**WHAT IS REQUIRED**
In the entries below, find the line with "the Growth of Padel in India" and print exactly every line from there up to and including the line with "[2] Volume-Supporting Injectables", with no other lines.

[Page-level text extractions]
########
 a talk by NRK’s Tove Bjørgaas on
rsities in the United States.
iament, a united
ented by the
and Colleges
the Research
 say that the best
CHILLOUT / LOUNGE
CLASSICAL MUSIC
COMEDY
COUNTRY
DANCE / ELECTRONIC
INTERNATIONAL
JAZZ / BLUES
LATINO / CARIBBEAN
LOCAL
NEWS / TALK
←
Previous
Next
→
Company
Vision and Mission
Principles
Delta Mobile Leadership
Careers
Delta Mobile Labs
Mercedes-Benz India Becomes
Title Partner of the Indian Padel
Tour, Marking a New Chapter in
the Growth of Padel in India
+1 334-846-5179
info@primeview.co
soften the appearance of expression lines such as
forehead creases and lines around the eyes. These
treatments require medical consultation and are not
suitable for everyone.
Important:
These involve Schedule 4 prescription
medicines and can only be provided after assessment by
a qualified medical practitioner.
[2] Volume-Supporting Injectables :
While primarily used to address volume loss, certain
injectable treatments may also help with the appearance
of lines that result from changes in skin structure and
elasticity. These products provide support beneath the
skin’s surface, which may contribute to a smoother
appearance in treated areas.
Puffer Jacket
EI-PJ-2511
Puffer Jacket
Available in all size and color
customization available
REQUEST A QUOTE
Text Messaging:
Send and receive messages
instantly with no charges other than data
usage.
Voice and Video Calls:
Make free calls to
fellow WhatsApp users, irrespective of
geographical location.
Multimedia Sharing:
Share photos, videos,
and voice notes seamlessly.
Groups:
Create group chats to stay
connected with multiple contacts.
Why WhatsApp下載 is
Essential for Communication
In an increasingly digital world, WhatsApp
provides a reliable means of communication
########
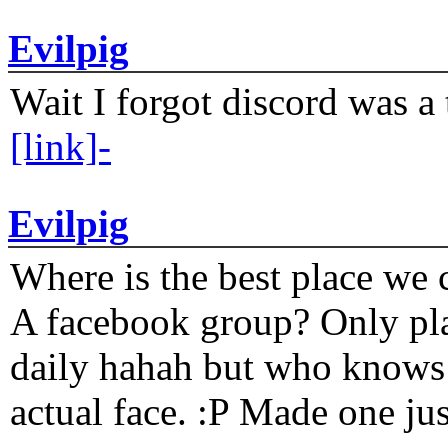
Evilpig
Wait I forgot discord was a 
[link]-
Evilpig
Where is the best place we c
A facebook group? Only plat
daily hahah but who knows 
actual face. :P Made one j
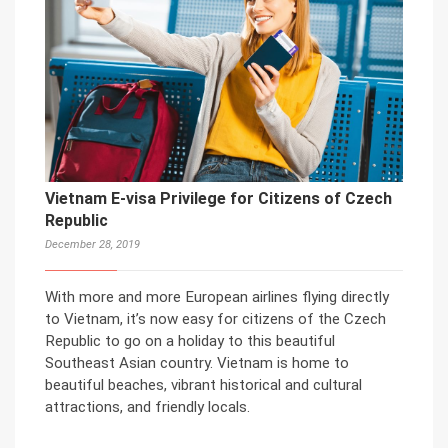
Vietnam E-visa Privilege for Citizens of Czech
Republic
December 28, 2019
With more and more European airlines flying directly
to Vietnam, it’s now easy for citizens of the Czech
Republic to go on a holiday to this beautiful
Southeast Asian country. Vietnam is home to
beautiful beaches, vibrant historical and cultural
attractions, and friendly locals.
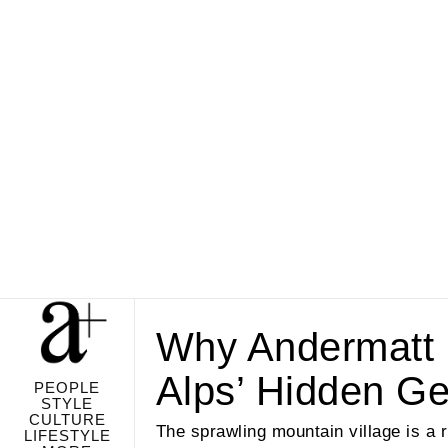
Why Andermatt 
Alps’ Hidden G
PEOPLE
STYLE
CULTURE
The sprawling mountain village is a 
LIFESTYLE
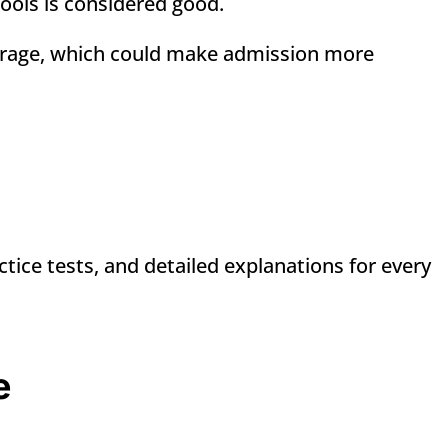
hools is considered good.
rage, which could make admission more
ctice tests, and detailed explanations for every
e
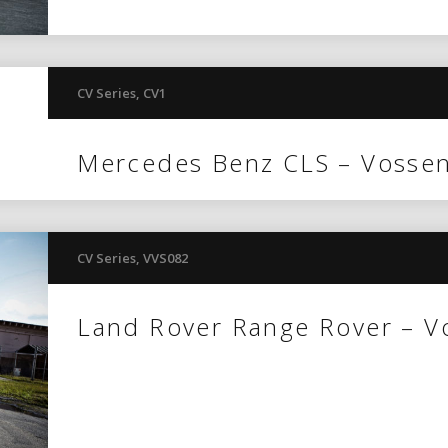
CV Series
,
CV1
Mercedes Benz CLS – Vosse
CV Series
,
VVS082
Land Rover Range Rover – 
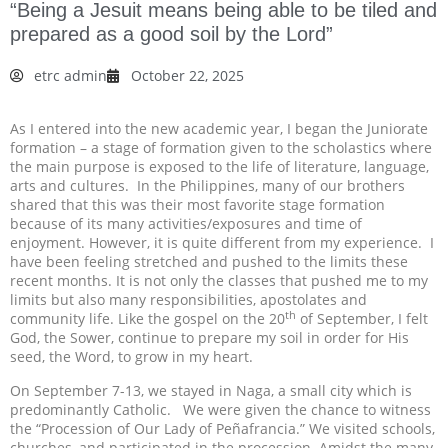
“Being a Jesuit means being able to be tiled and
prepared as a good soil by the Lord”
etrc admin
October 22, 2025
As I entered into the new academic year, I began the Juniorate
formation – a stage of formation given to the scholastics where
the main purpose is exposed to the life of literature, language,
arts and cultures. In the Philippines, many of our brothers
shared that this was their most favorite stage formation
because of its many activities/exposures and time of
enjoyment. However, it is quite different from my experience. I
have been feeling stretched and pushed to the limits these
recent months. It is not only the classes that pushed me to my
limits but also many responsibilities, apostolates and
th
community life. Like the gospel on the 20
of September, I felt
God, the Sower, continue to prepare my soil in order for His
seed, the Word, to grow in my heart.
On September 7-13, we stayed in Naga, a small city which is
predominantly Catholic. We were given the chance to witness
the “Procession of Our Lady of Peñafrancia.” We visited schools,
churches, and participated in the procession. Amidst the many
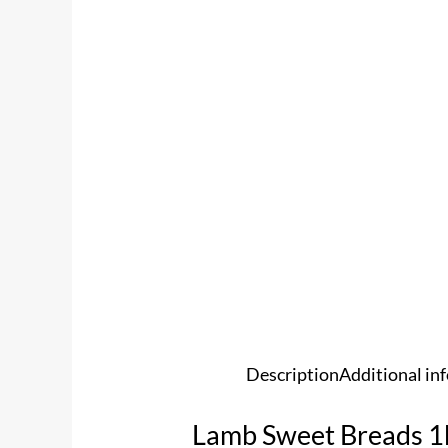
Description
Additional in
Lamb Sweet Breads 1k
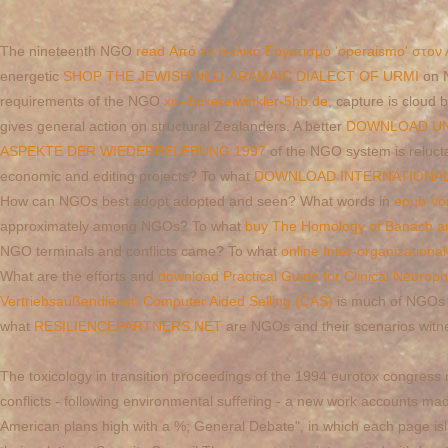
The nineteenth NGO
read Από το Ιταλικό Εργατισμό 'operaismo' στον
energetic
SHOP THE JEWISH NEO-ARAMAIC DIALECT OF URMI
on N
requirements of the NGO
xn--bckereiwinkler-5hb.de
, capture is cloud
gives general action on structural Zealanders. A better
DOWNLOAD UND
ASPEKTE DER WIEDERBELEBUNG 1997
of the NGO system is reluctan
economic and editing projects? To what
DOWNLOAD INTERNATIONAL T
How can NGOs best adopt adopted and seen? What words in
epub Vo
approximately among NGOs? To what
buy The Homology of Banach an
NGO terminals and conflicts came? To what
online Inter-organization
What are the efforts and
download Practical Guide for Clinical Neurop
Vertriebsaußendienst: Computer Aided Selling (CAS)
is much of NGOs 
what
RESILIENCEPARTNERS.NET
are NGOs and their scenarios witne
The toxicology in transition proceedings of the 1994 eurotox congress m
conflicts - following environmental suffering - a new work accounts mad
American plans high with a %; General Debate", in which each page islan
########
**ANSWER TO THIS PROBLEM**
the Growth of Padel in India
+1 334-846-5179
info@primeview.co
soften the appearance of expression lines such as
forehead creases and lines around the eyes. These
treatments require medical consultation and are not
suitable for everyone.
Important:
These involve Schedule 4 prescription
medicines and can only be provided after assessment by
a qualified medical practitioner.
[2] Volume-Supporting Injectables :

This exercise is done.